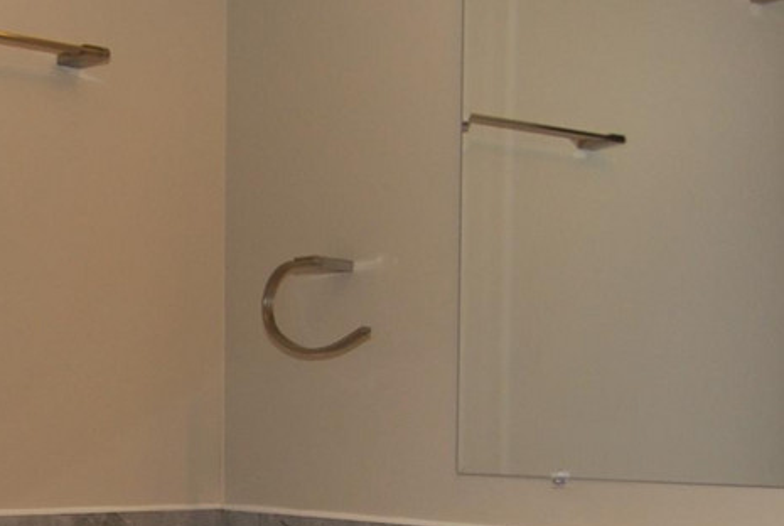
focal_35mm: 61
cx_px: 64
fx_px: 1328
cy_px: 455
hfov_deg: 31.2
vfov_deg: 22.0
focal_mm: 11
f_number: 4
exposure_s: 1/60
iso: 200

(How to complete this task)
Give back an exact reproduction of the entries, with all pictures excluded.

(Expected answer)
focal_35mm: 61
cx_px: 64
fx_px: 1328
cy_px: 455
hfov_deg: 31.2
vfov_deg: 22.0
focal_mm: 11
f_number: 4
exposure_s: 1/60
iso: 200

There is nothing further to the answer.